The initial release of Dante Domain Manager opened the door to Dante connections across long-distance networks. Last year’s update to v1.1 addressed the critical issue of clock synchronization through support for SMPTE 2110 / AES67 compliant devices in Dante workflows, and support for GPS Synchronization. AES67 is a low-level open interoperability standard, rather than a networking solution in its own right. SMPTE 2110 is an evolving comprehensive media networking standard for audio, video and ancillary data over IP. Each media element of a SMPTE 2110 workflow uses a standard of its own; AES67 is specified for SMPTE 2110 audio. 

Dr. Paul Ferguson of Edinburgh Napier University, who authored previous conference papers informing the experiment, looked at gear that meets the newly-widened definition of “SMPTE 2110 / AES67 compliant” to find a suitable technology solution for long distance clocking. The Sonifex AVN-GMCS, an AES67 compliant grandmaster AoIP clock derives its own absolute time from the atomic clocks built into GPS satellites – global delivery of ultra-precise, unified time is one of the most important, and arguably most overlooked, functions of GPS satellites. “With Dante Domain Manager v1.1,” Ferguson explains, “we can now configure our setup such that our RedNet devices are assigned to geographic ‘zones’ that have a grandmaster clock in each zone. In so doing, we bypass the issue of, and the problems attached to, sending clock over vast distances using Dante. Everything is rock-solid.”

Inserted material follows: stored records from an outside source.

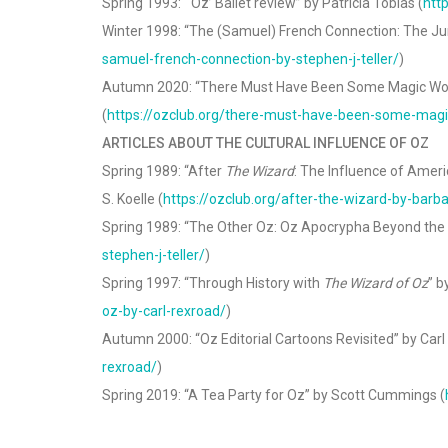
Spring 1993: “‘Oz’ Ballet review” by Patricia Tobias (
htt
Winter 1998: “The (Samuel) French Connection: The Juni
samuel-french-connection-by-stephen-j-teller/
)
Autumn 2020: “There Must Have Been Some Magic Wor
(
https://ozclub.org/there-must-have-been-some-magi
ARTICLES ABOUT THE CULTURAL INFLUENCE OF OZ
Spring 1989: “After
The Wizard
: The Influence of Ameri
S. Koelle (
https://ozclub.org/after-the-wizard-by-barba
Spring 1989: “The Other Oz: Oz Apocrypha Beyond the F
stephen-j-teller/
)
Spring 1997: “Through History with
The Wizard of Oz
” b
oz-by-carl-rexroad/
)
Autumn 2000: “Oz Editorial Cartoons Revisited” by Carl
rexroad/
)
Spring 2019: “A Tea Party for Oz” by Scott Cummings (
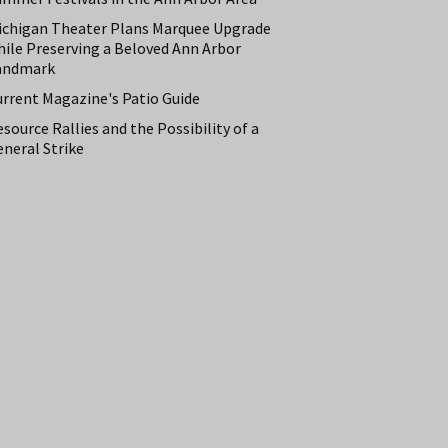
ichigan Theater Plans Marquee Upgrade
hile Preserving a Beloved Ann Arbor
andmark
urrent Magazine's Patio Guide
source Rallies and the Possibility of a
neral Strike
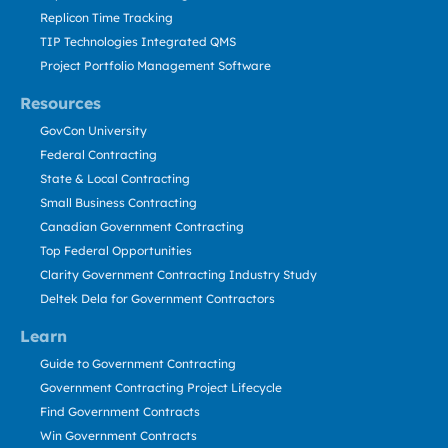
Replicon Time Tracking
TIP Technologies Integrated QMS
Project Portfolio Management Software
Resources
GovCon University
Federal Contracting
State & Local Contracting
Small Business Contracting
Canadian Government Contracting
Top Federal Opportunities
Clarity Government Contracting Industry Study
Deltek Dela for Government Contractors
Learn
Guide to Government Contracting
Government Contracting Project Lifecycle
Find Government Contracts
Win Government Contracts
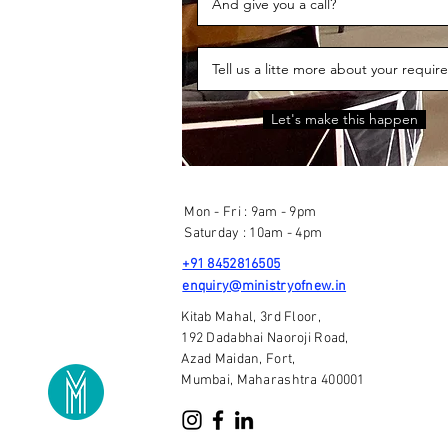
Let's make this happen
Mon - Fri : 9am - 9pm
Saturday : 10am - 4pm
+91 8452816505
enquiry@ministryofnew.in
Kitab Mahal, 3rd Floor,
192 Dadabhai Naoroji Road,
Azad Maidan, Fort,
Mumbai, Maharashtra 400001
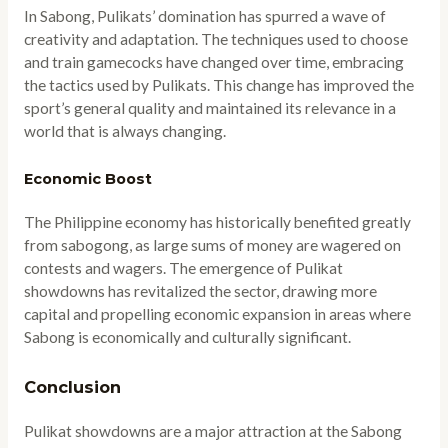
In Sabong, Pulikats’ domination has spurred a wave of
creativity and adaptation. The techniques used to choose
and train gamecocks have changed over time, embracing
the tactics used by Pulikats. This change has improved the
sport’s general quality and maintained its relevance in a
world that is always changing.
Economic Boost
The Philippine economy has historically benefited greatly
from sabogong, as large sums of money are wagered on
contests and wagers. The emergence of Pulikat
showdowns has revitalized the sector, drawing more
capital and propelling economic expansion in areas where
Sabong is economically and culturally significant.
Conclusion
Pulikat showdowns are a major attraction at the Sabong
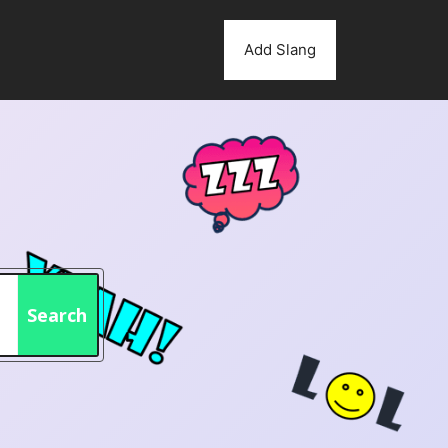
Add Slang
Search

The audio setup included Focusrite RedNet 4 interfaces and a Dante network infrastructure, which helped connect to another musician in Edinburgh in real time.

Latency became the next consideration for a group of musicians playing live through a variety of RedNet interfaces, receiving cue mixes and sending their performances via Dante to front-of-house. Here, Ferguson draws a familiar parallel for many pro audio users, “Much like when setting buffer size on a DAW, it’s a trade-off between acceptable latency for the performing musicians versus system performance.”  

“We simply set the buffer on our RedNet interfaces to 20 ms at each side,” Ferguson recalls, “40 ms overall. A little longer than you’d ideally want for drums, but safe, and absolutely usable for the synthetic textures we were getting from Edinburgh.”

Every piece of technology employed for the experimental and boundary-pushing performance was a current, off-the-shelf software or hardware product. The success of the demonstration has clear implications for equivalent applications in commercial studios, broadcast and post production. 

Diagram of the signal chain, including Focusrite RedNet 4 interfaces and a Dante network infrastructure

Ferguson concludes, “Inspired by our success at inMusic19, we have just successfully tested Focusrite/Dante and GPS between Edinburgh and Berlin. Even with today’s connectivity options, we’ve shown here that the technology to collaborate creatively over long distances using Dante is supported and exists today.”